In the records below, quote the lines starting with the line that contains "Is it true that" and going on through the line that contains "Which category has", both included. Leave the pictures out of your answer.

DATASET ENTRIES:
---*---

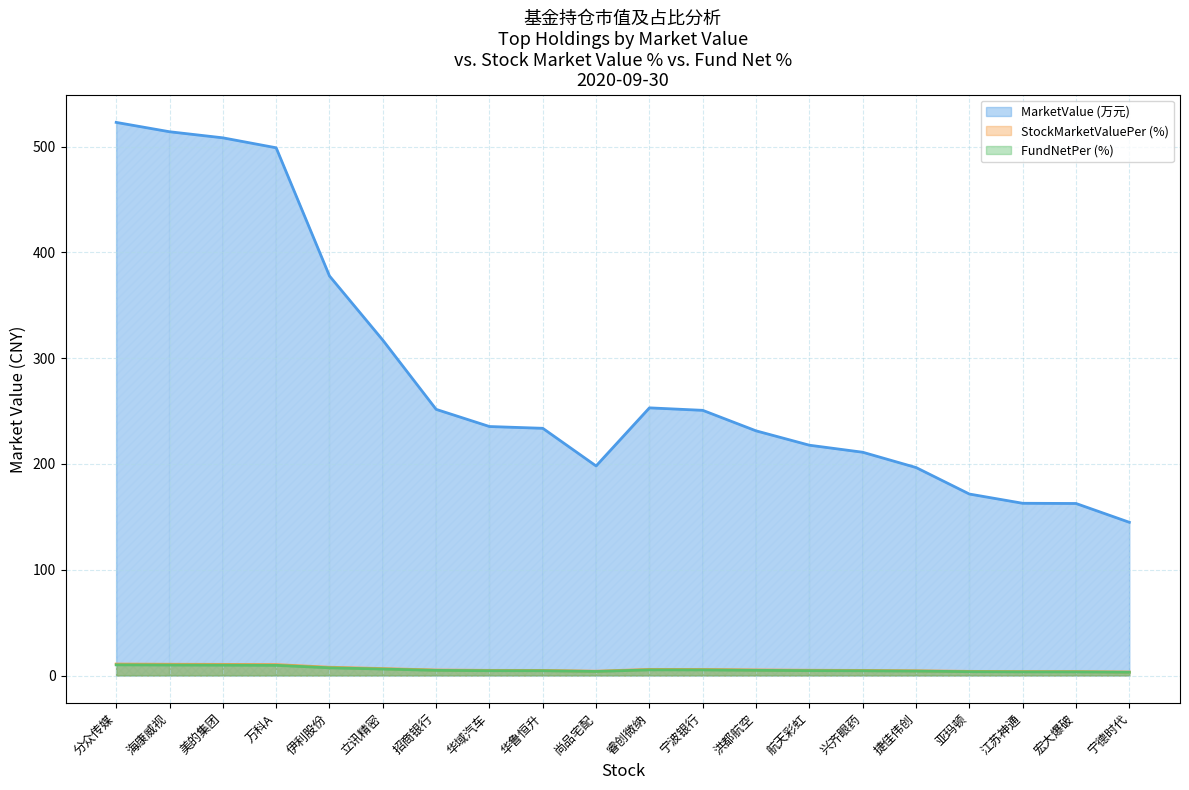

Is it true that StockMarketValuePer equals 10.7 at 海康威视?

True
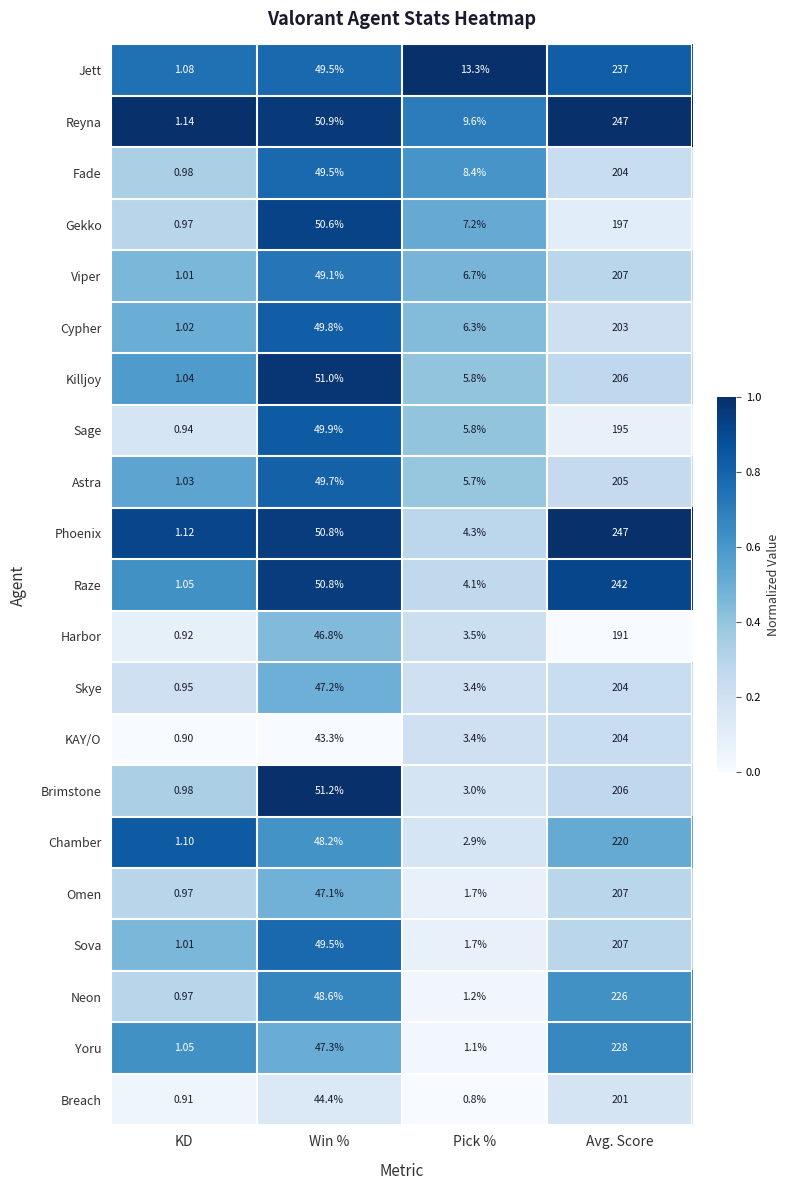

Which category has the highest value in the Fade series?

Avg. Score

---*---

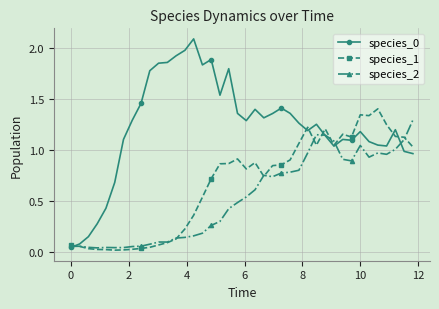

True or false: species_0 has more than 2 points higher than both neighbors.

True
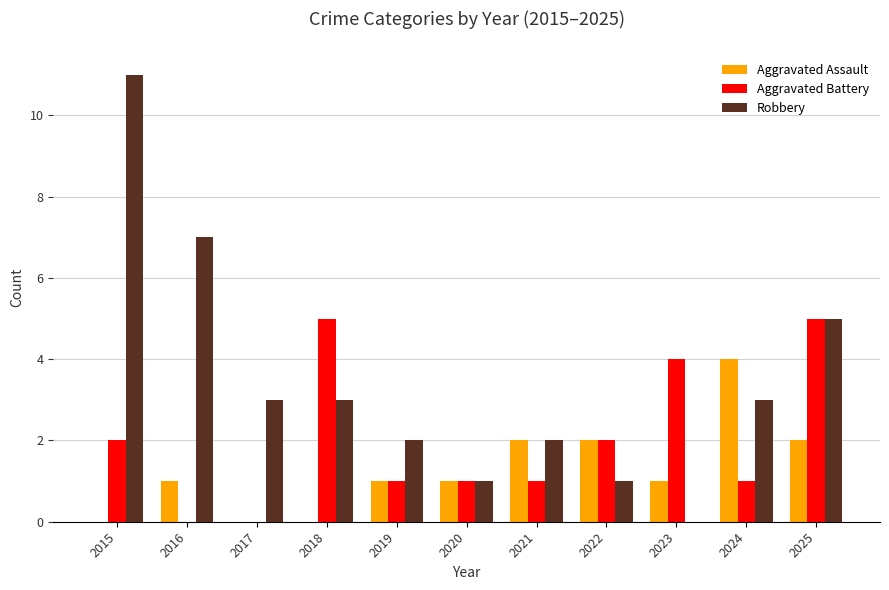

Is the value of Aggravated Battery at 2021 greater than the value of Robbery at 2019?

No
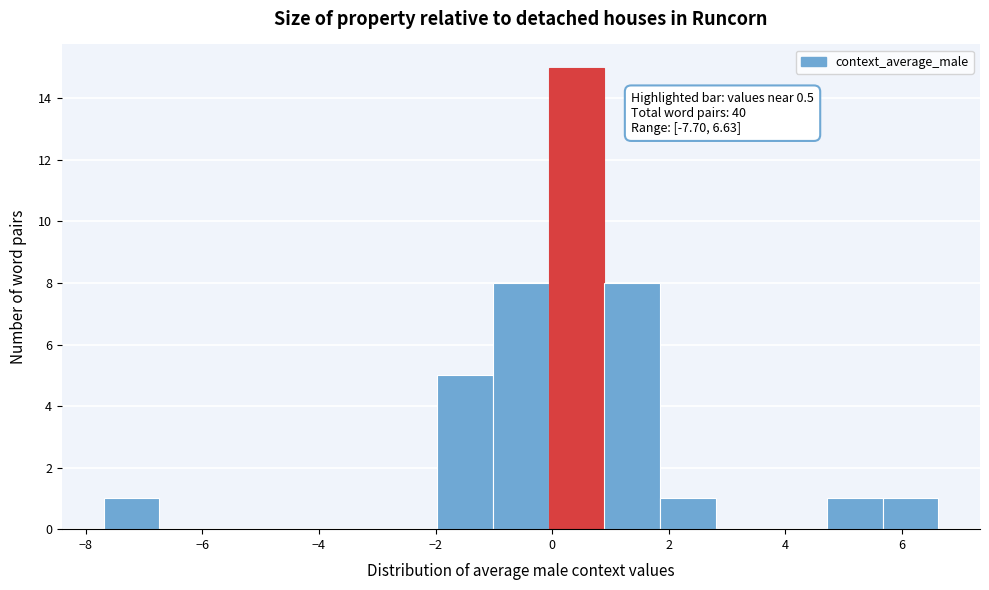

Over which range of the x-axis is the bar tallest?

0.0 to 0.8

---*---

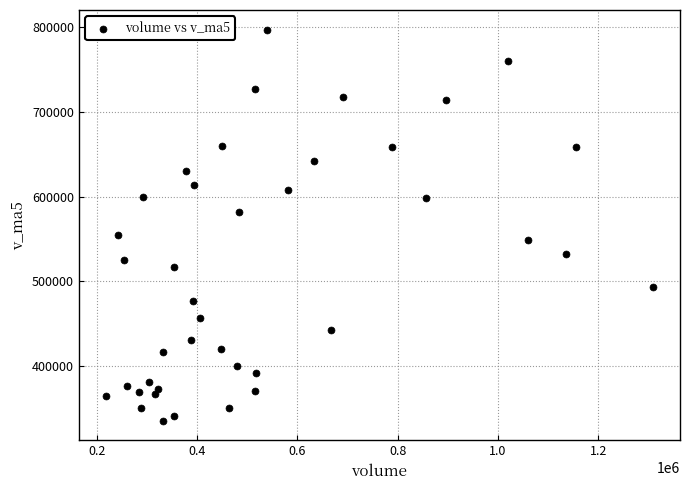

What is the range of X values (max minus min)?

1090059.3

---*---

PROBLEM SOLUTION:
Is it true that StockMarketValuePer equals 10.7 at 海康威视?

True

Which category has the highest value in the Fade series?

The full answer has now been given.